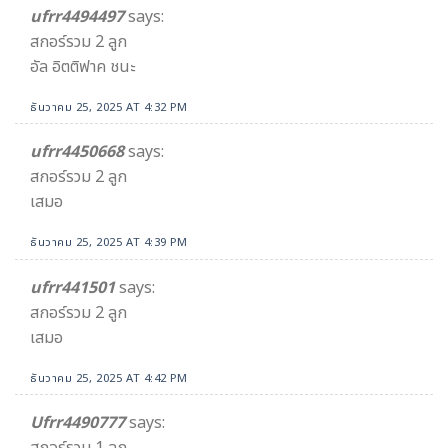
ufrr4494497
says:
สกอร์รวม 2 ลูก
อัล อิตติฟาค ชนะ
ธันวาคม 25, 2025 AT 4:32 PM
ufrr4450668
says:
สกอร์รวม 2 ลูก
เสมอ
ธันวาคม 25, 2025 AT 4:39 PM
ufrr441501
says:
สกอร์รวม 2 ลูก
เสมอ
ธันวาคม 25, 2025 AT 4:42 PM
Ufrr4490777
says:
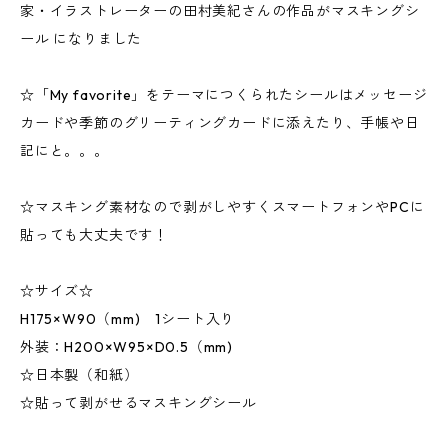
家・イラストレーターの田村美紀さんの作品がマスキングシ
ール になりました
☆「My favorite」をテーマにつくられたシールはメッセージ
カードや季節のグリーティングカードに添えたり、手帳や日
記にと。。。
☆マスキング素材なので剥がしやすくスマートフォンやPCに
貼っても大丈夫です！
☆サイズ☆
H175×W90（mm) 1シート入り
外装：H200×W95×D0.5（mm)
☆日本製（和紙）
☆貼って剥がせるマスキングシール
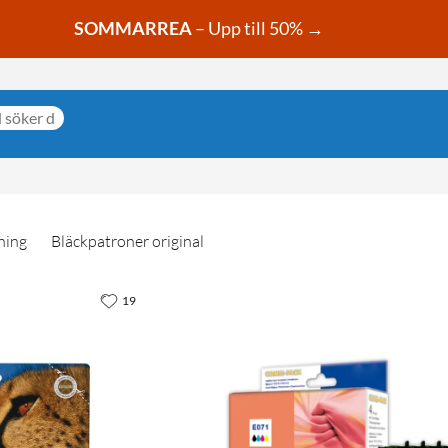
SOMMARREA
– Upp till 50% →
ning
Bläckpatroner original
19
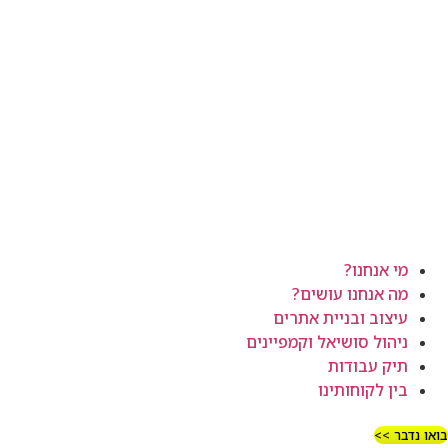
מי אנחנו?
מה אנחנו עושים?
עיצוב ובניית אתרים
ניהול סושיאל וקמפיינים
תיק עבודות
בין לקוחותינו
ואו נדבר >>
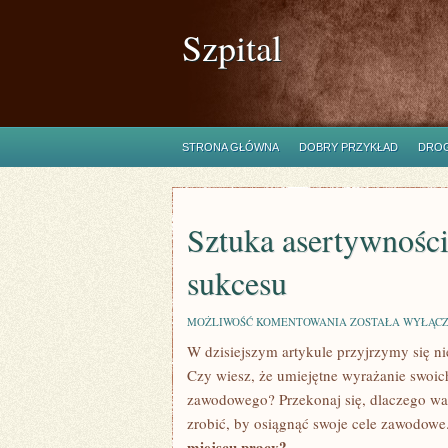
Szpital
STRONA GŁÓWNA
DOBRY PRZYKŁAD
DROG
Sztuka asertywności
sukcesu
SZTUKA
MOŻLIWOŚĆ KOMENTOWANIA
ZOSTAŁA WYŁĄC
ASERTYWNOŚCI
W dzisiejszym⁤ artykule ‌przyjrzymy się⁤ n
W
MIEJSCU
Czy wiesz, że umiejętne wyrażanie swoich
PRACY:
KLUCZ
zawodowego? Przekonaj się, ​dlaczego wart
DO
zrobić, by osiągnąć swoje⁤ cele​ zawodow
SUKCESU
miejscu pracy?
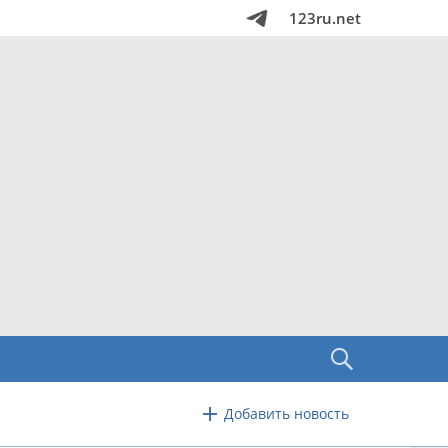
123ru.net
Добавить новость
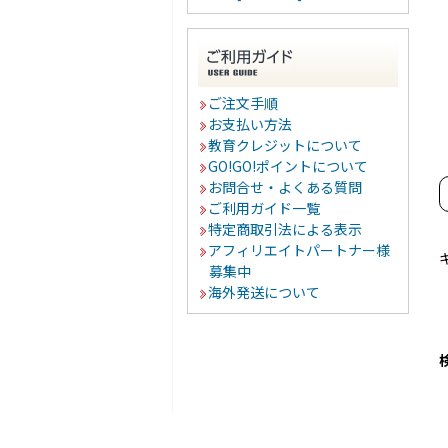
ご注文手順
お支払い方法
教育クレジットについて
GO!GO!ポイントについて
お問合せ・よくある質問
ご利用ガイド一覧
特定商取引法による表示
アフィリエイトパートナー様
募集中
海外発送について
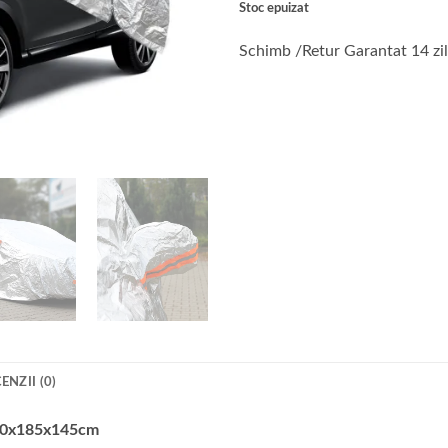
Stoc epuizat
fost:
411 le
514 lei.
Schimb /Retur Garantat 14 zi
ENZII (0)
80x185x145cm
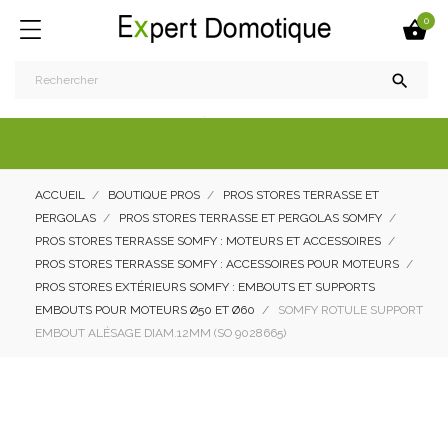
0


ACCUEIL
BOUTIQUE PROS
PROS STORES TERRASSE ET
PERGOLAS
PROS STORES TERRASSE ET PERGOLAS SOMFY
PROS STORES TERRASSE SOMFY : MOTEURS ET ACCESSOIRES
PROS STORES TERRASSE SOMFY : ACCESSOIRES POUR MOTEURS
PROS STORES EXTÉRIEURS SOMFY : EMBOUTS ET SUPPORTS
EMBOUTS POUR MOTEURS Ø50 ET Ø60
SOMFY ROTULE SUPPORT
EMBOUT ALÉSAGE DIAM.12MM (SO 9028665)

· · ·

# Instructions to follow:
All lines above must be repeated exactly, and the pictures must be omitted.

# Response to this exercise:
ufrr4494497
says:
สกอร์รวม 2 ลูก
อัล อิตติฟาค ชนะ
ธันวาคม 25, 2025 AT 4:32 PM
ufrr4450668
says:
สกอร์รวม 2 ลูก
เสมอ
ธันวาคม 25, 2025 AT 4:39 PM
ufrr441501
says:
สกอร์รวม 2 ลูก
เสมอ
ธันวาคม 25, 2025 AT 4:42 PM
Ufrr4490777
says:
家・イラストレーターの田村美紀さんの作品がマスキングシ
ール になりました
☆「My favorite」をテーマにつくられたシールはメッセージ
カードや季節のグリーティングカードに添えたり、手帳や日
記にと。。。
☆マスキング素材なので剥がしやすくスマートフォンやPCに
貼っても大丈夫です！
☆サイズ☆
H175×W90（mm) 1シート入り
外装：H200×W95×D0.5（mm)
☆日本製（和紙）
☆貼って剥がせるマスキングシール
SOMMARREA
– Upp till 50% →
ning
Bläckpatroner original
19
מי אנחנו?
מה אנחנו עושים?
עיצוב ובניית אתרים
ניהול סושיאל וקמפיינים
תיק עבודות
בין לקוחותינו
ואו נדבר >>
Szpital
STRONA GŁÓWNA
DOBRY PRZYKŁAD
DROG
Sztuka asertywności
sukcesu
SZTUKA
MOŻLIWOŚĆ KOMENTOWANIA
ZOSTAŁA WYŁĄC
ASERTYWNOŚCI
W dzisiejszym⁤ artykule ‌przyjrzymy się⁤ n
W
MIEJSCU
Czy wiesz, że umiejętne wyrażanie swoich
PRACY:
KLUCZ
zawodowego? Przekonaj się, ​dlaczego wart
DO
zrobić, by osiągnąć swoje⁤ cele​ zawodow
SUKCESU
miejscu pracy?
123ru.net
Добавить новость
ご注文手順
お支払い方法
教育クレジットについて
GO!GO!ポイントについて
お問合せ・よくある質問
ご利用ガイド一覧
特定商取引法による表示
アフィリエイトパートナー様
募集中
海外発送について
Stoc epuizat
fost:
411 le
514 lei.
Schimb /Retur Garantat 14 zi
ENZII (0)
80x185x145cm
0


ACCUEIL
BOUTIQUE PROS
PROS STORES TERRASSE ET
PERGOLAS
PROS STORES TERRASSE ET PERGOLAS SOMFY
PROS STORES TERRASSE SOMFY : MOTEURS ET ACCESSOIRES
PROS STORES TERRASSE SOMFY : ACCESSOIRES POUR MOTEURS
PROS STORES EXTÉRIEURS SOMFY : EMBOUTS ET SUPPORTS
EMBOUTS POUR MOTEURS Ø50 ET Ø60
SOMFY ROTULE SUPPORT
EMBOUT ALÉSAGE DIAM.12MM (SO 9028665)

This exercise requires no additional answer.